If TRUE, the model uses the mean of each latent distribution (p(z|metadata) for perturbation, q(z|x) for conditioned components) instead of sampling. This produces deterministic, reproducible outputs.

query$deterministic_latents <- TRUE

seed (integer, optional)

Random seed for reproducibility.

query$seed <- 42

Valid Perturbation Metadata

Field Description / Format
perturbation_ontology_id Ensembl gene ID (e.g., ENSG00000141510), ChEBI ID, ChEMBL ID, or NCBI Taxonomy ID
perturbation_type One of: “coculture”, “compound”, “control”, “crispr”, “genetic”, “infection”, “other”, “overexpression”, “peptide or biologic”, “shrna”, “sirna”
perturbation_time Time since perturbation (e.g., “24h”, “48h”)
perturbation_dose Dose of perturbation (e.g., “10uM”, “1mg/kg”)

Working with Results

The result structure is similar to baseline models:

# Access metadata and expression matrices
metadata <- result$metadata
expression <- result$expression

# Compare to your reference
dim(expression)
head(metadata)

Differential Expression

When conditioning on both biological and technical latents, you can directly compare the generated expression to your reference to identify perturbation effects:

# Your reference (input) counts
reference_cpm <- your_reference_counts / sum(your_reference_counts) * 1e6

# Generated (perturbed) counts
generated_cpm <- expression[1, ] / sum(expression[1, ]) * 1e6

# Log fold change
log2fc <- log2(generated_cpm + 1) - log2(reference_cpm + 1)

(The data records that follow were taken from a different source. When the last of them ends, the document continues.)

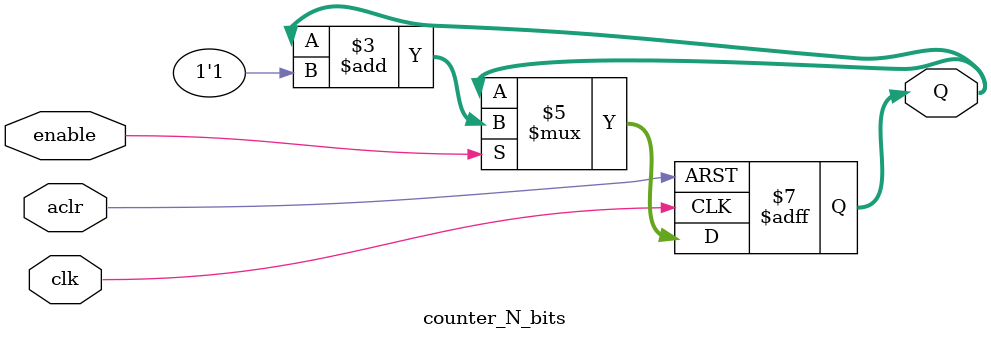
<source format=v>
module counter_N_bits
	#(parameter N=16)
	(input clk,aclr,enable,
	output reg [N-1:0] Q);
	
	always @(posedge clk, negedge aclr)
	if (!aclr) Q <= {N{1'b0}};
	else if (enable) Q <= Q + 1'b1;
	else Q <= Q;
	
endmodule
</source>
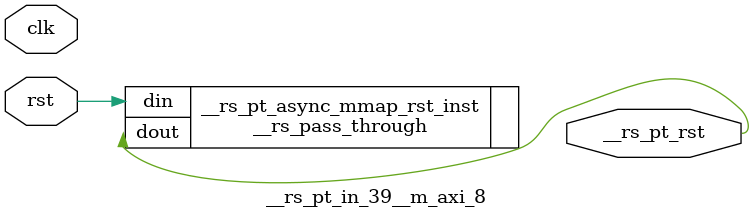
<source format=v>
`timescale 1 ns / 1 ps
/**   Generated by RapidStream   **/
module __rs_pt_in_39__m_axi_8 #(
    parameter BufferSize         = 32,
    parameter BufferSizeLog      = 5,
    parameter AddrWidth          = 64,
    parameter AxiSideAddrWidth   = 64,
    parameter DataWidth          = 512,
    parameter DataWidthBytesLog  = 6,
    parameter WaitTimeWidth      = 4,
    parameter BurstLenWidth      = 8,
    parameter EnableReadChannel  = 1,
    parameter EnableWriteChannel = 1,
    parameter MaxWaitTime        = 3,
    parameter MaxBurstLen        = 15
) (
    output wire __rs_pt_rst,
    input wire  clk,
    input wire  rst
);




__rs_pass_through #(
    .WIDTH (1)
) __rs_pt_async_mmap_rst_inst /**   Generated by RapidStream   **/ (
    .din  (rst),
    .dout (__rs_pt_rst)
);

endmodule  // __rs_pt_in_39__m_axi_8
</source>
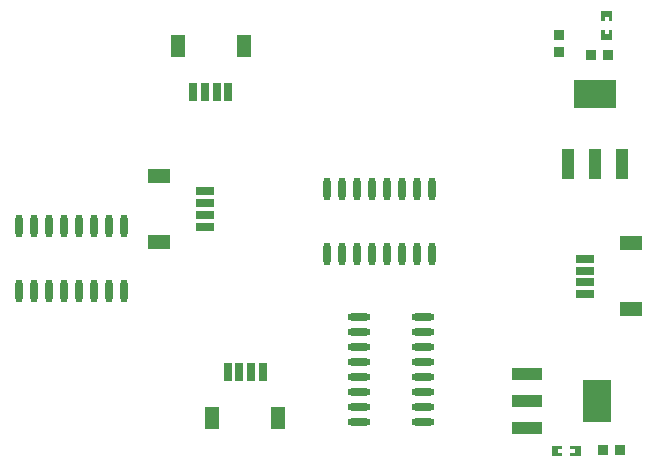
<source format=gbp>
G04 Layer: BottomPasteMaskLayer*
G04 EasyEDA v6.5.48, 2025-03-06 20:53:55*
G04 c2aac520c91a4c19a6c498b25d38bc05,84066bfdb5964fb78f634a0d0c1972bb,10*
G04 Gerber Generator version 0.2*
G04 Scale: 100 percent, Rotated: No, Reflected: No *
G04 Dimensions in millimeters *
G04 leading zeros omitted , absolute positions ,4 integer and 5 decimal *
%FSLAX45Y45*%
%MOMM*%

%AMMACRO1*21,1,$1,$2,0,0,$3*%
%ADD10MACRO1,1.2X1.8X0.0000*%
%ADD11MACRO1,0.6X1.55X0.0000*%
%ADD12MACRO1,1.2X1.8X-90.0000*%
%ADD13MACRO1,0.6X1.55X-90.0000*%
%ADD14MACRO1,1.2X1.8X90.0000*%
%ADD15MACRO1,0.6X1.55X90.0000*%
%ADD16MACRO1,0.8X0.9X0.0000*%
%ADD17O,0.6020054X1.9709892*%
%ADD18O,1.9709892X0.6020054*%
%ADD19MACRO1,2.5X1.1X0.0000*%
%ADD20R,2.3400X3.6000*%
%ADD21MACRO1,2.5X1.1X-90.0000*%
%ADD22MACRO1,3.6X2.34X0.0000*%
%ADD23MACRO1,0.8X0.9X-90.0000*%

%LPD*%
G36*
X5196738Y269087D02*
G01*
X5191760Y264109D01*
X5191760Y239928D01*
X5228742Y239928D01*
X5228742Y206908D01*
X5191760Y206908D01*
X5191760Y184099D01*
X5196738Y179120D01*
X5276748Y179120D01*
X5281726Y184099D01*
X5281726Y264109D01*
X5276748Y269087D01*
G37*
G36*
X5037734Y269087D02*
G01*
X5032756Y264109D01*
X5032756Y184099D01*
X5037734Y179120D01*
X5116728Y179120D01*
X5121757Y184099D01*
X5121757Y206908D01*
X5083759Y206908D01*
X5083759Y239928D01*
X5121757Y239928D01*
X5121757Y264109D01*
X5116728Y269087D01*
G37*
G36*
X5459577Y3792321D02*
G01*
X5454599Y3787292D01*
X5454599Y3707282D01*
X5459577Y3702304D01*
X5539587Y3702304D01*
X5544566Y3707282D01*
X5544566Y3787292D01*
X5539587Y3792321D01*
X5515356Y3792321D01*
X5515356Y3755288D01*
X5482386Y3755288D01*
X5482386Y3792321D01*
G37*
G36*
X5459577Y3951325D02*
G01*
X5454599Y3946296D01*
X5454599Y3867302D01*
X5459577Y3862324D01*
X5482386Y3862324D01*
X5482386Y3900322D01*
X5515356Y3900322D01*
X5515356Y3862324D01*
X5539587Y3862324D01*
X5544566Y3867302D01*
X5544566Y3946296D01*
X5539587Y3951325D01*
G37*
D10*
G01*
X2425890Y3654767D03*
G01*
X1865884Y3654719D03*
D11*
G01*
X2195923Y3267215D03*
G01*
X2295921Y3267217D03*
G01*
X1995906Y3267168D03*
G01*
X2095906Y3267168D03*
D10*
G01*
X2159005Y504294D03*
G01*
X2719011Y504342D03*
D11*
G01*
X2388971Y891846D03*
G01*
X2288974Y891844D03*
G01*
X2588988Y891893D03*
G01*
X2488989Y891893D03*
D12*
G01*
X5705086Y1423118D03*
G01*
X5705038Y1983125D03*
D13*
G01*
X5317534Y1653085D03*
G01*
X5317535Y1553088D03*
G01*
X5317487Y1853102D03*
G01*
X5317487Y1753102D03*
D14*
G01*
X1706199Y2552501D03*
G01*
X1706247Y1992495D03*
D15*
G01*
X2093751Y2322535D03*
G01*
X2093749Y2422532D03*
G01*
X2093798Y2122517D03*
G01*
X2093798Y2222517D03*
D16*
G01*
X5469369Y235767D03*
G01*
X5609369Y235767D03*
G01*
X5509470Y3578702D03*
G01*
X5369471Y3578702D03*
D17*
G01*
X4021302Y1892706D03*
G01*
X3894302Y1892706D03*
G01*
X3767302Y1892706D03*
G01*
X3640302Y1892706D03*
G01*
X3513302Y1892706D03*
G01*
X3386302Y1892706D03*
G01*
X3259302Y1892706D03*
G01*
X3132302Y1892706D03*
G01*
X4021302Y2439822D03*
G01*
X3894302Y2439822D03*
G01*
X3767302Y2439822D03*
G01*
X3640302Y2439822D03*
G01*
X3513302Y2439822D03*
G01*
X3386302Y2439822D03*
G01*
X3259302Y2439822D03*
G01*
X3132302Y2439822D03*
G01*
X1414424Y1582115D03*
G01*
X1287424Y1582115D03*
G01*
X1160424Y1582115D03*
G01*
X1033424Y1582115D03*
G01*
X906424Y1582115D03*
G01*
X779424Y1582115D03*
G01*
X652424Y1582115D03*
G01*
X525424Y1582115D03*
G01*
X1414424Y2129231D03*
G01*
X1287424Y2129231D03*
G01*
X1160424Y2129231D03*
G01*
X1033424Y2129231D03*
G01*
X906424Y2129231D03*
G01*
X779424Y2129231D03*
G01*
X652424Y2129231D03*
G01*
X525424Y2129231D03*
D18*
G01*
X3399459Y473659D03*
G01*
X3399459Y600659D03*
G01*
X3399459Y727659D03*
G01*
X3399459Y854659D03*
G01*
X3399459Y981659D03*
G01*
X3399459Y1108659D03*
G01*
X3399459Y1235659D03*
G01*
X3399459Y1362659D03*
G01*
X3946575Y473659D03*
G01*
X3946575Y600659D03*
G01*
X3946575Y727659D03*
G01*
X3946575Y854659D03*
G01*
X3946575Y981659D03*
G01*
X3946575Y1108659D03*
G01*
X3946575Y1235659D03*
G01*
X3946575Y1362659D03*
D19*
G01*
X4823245Y420141D03*
G01*
X4823245Y650138D03*
G01*
X4823245Y880135D03*
D20*
G01*
X5417235Y650138D03*
D21*
G01*
X5627273Y2655078D03*
G01*
X5397276Y2655078D03*
G01*
X5167279Y2655078D03*
D22*
G01*
X5397276Y3249074D03*
D23*
G01*
X5093373Y3745102D03*
G01*
X5093373Y3605103D03*
M02*

</source>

# Identify top changed genes
head(sort(log2fc, decreasing = TRUE), 20)

Important Notes

Counts Vector Length

The reference counts vector must match the model’s expected number of genes. If the length doesn’t match, the API will return a validation error.

Use get_example_query() to see the expected structure and ensure your counts vector has the correct length.

Gene Order

Ensure your reference counts are in the same gene order expected by the model. The response includes a gene_order field that specifies the expected order.